=== Problem statement ===
Go through the entries one line at a time, and gather every line that has the word "Partner".

Page-level text extractions:
▬▬▬▬▬▬
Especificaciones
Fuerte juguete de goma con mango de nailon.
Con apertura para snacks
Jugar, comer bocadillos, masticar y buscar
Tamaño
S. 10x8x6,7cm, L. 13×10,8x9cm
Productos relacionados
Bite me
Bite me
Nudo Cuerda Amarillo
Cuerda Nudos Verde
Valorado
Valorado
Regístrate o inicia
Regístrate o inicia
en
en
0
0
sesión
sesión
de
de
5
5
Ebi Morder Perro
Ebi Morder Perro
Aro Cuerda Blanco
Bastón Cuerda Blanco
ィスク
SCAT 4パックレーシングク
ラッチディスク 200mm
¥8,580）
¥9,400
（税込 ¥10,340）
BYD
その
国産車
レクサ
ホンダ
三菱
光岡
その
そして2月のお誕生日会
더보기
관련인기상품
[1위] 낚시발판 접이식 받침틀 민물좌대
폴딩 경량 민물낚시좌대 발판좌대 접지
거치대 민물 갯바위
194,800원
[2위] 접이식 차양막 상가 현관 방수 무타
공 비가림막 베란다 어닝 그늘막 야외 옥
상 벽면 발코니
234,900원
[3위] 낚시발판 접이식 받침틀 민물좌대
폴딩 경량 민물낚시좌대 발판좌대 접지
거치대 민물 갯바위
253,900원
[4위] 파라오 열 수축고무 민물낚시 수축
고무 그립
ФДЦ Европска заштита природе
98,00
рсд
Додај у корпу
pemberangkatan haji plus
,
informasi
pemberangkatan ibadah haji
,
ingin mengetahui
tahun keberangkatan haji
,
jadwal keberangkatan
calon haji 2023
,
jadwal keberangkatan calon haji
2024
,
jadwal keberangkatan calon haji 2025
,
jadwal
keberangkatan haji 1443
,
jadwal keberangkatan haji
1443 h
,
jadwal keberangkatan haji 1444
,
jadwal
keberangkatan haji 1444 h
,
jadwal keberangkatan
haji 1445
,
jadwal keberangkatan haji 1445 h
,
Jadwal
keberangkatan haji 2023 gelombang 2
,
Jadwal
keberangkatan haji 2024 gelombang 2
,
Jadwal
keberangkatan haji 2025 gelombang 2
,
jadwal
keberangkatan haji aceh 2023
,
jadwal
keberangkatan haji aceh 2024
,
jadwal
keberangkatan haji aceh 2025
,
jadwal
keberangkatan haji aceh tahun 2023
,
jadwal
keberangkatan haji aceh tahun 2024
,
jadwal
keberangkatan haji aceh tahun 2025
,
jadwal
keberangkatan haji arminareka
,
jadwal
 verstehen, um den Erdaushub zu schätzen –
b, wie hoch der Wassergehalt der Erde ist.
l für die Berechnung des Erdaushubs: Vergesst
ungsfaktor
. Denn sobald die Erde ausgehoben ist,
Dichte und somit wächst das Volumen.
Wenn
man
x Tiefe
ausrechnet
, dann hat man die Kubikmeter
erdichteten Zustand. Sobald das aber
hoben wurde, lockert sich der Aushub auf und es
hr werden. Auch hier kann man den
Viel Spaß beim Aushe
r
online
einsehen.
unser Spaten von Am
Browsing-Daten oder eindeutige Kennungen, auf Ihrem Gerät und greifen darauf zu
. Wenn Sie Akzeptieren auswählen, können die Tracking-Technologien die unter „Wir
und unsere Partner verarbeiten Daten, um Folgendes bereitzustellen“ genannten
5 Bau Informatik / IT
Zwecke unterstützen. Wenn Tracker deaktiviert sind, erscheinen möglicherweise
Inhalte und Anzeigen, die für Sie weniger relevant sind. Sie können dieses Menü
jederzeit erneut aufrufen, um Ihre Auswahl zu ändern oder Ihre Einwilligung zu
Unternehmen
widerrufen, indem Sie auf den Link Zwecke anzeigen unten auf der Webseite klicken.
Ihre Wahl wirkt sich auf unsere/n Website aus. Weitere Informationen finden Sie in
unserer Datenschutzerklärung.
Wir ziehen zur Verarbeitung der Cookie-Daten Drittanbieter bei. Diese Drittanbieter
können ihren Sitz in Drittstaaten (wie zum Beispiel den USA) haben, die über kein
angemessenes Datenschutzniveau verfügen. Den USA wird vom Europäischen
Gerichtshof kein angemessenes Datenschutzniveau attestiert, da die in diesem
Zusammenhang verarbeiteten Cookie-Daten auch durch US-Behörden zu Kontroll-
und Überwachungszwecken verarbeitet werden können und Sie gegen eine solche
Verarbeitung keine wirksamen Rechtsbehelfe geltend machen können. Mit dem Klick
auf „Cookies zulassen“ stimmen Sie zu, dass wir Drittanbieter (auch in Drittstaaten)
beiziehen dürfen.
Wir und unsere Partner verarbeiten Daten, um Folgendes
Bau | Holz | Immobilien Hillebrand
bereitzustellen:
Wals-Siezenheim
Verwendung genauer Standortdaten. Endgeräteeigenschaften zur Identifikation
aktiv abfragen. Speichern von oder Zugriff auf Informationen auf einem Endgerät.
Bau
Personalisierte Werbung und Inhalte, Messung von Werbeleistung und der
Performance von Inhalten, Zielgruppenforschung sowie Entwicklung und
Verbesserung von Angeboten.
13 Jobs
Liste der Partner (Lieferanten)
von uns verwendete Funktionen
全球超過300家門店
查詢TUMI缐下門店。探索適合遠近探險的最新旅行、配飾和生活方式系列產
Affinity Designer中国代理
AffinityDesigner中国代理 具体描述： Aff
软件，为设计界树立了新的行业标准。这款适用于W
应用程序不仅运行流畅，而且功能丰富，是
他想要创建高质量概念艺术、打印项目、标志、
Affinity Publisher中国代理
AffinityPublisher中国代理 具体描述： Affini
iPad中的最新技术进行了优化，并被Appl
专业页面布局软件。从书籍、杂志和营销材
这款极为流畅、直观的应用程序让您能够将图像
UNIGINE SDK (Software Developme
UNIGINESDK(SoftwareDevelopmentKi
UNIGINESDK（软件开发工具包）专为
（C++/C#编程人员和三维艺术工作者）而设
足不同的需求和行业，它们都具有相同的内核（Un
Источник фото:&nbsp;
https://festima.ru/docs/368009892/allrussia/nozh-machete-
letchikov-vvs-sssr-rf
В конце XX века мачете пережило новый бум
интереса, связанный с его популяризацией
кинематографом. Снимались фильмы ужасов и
▬▬▬▬▬▬
=== Response ===
und unsere Partner verarbeiten Daten, um Folgendes bereitzustellen“ genannten
Wir und unsere Partner verarbeiten Daten, um Folgendes
Liste der Partner (Lieferanten)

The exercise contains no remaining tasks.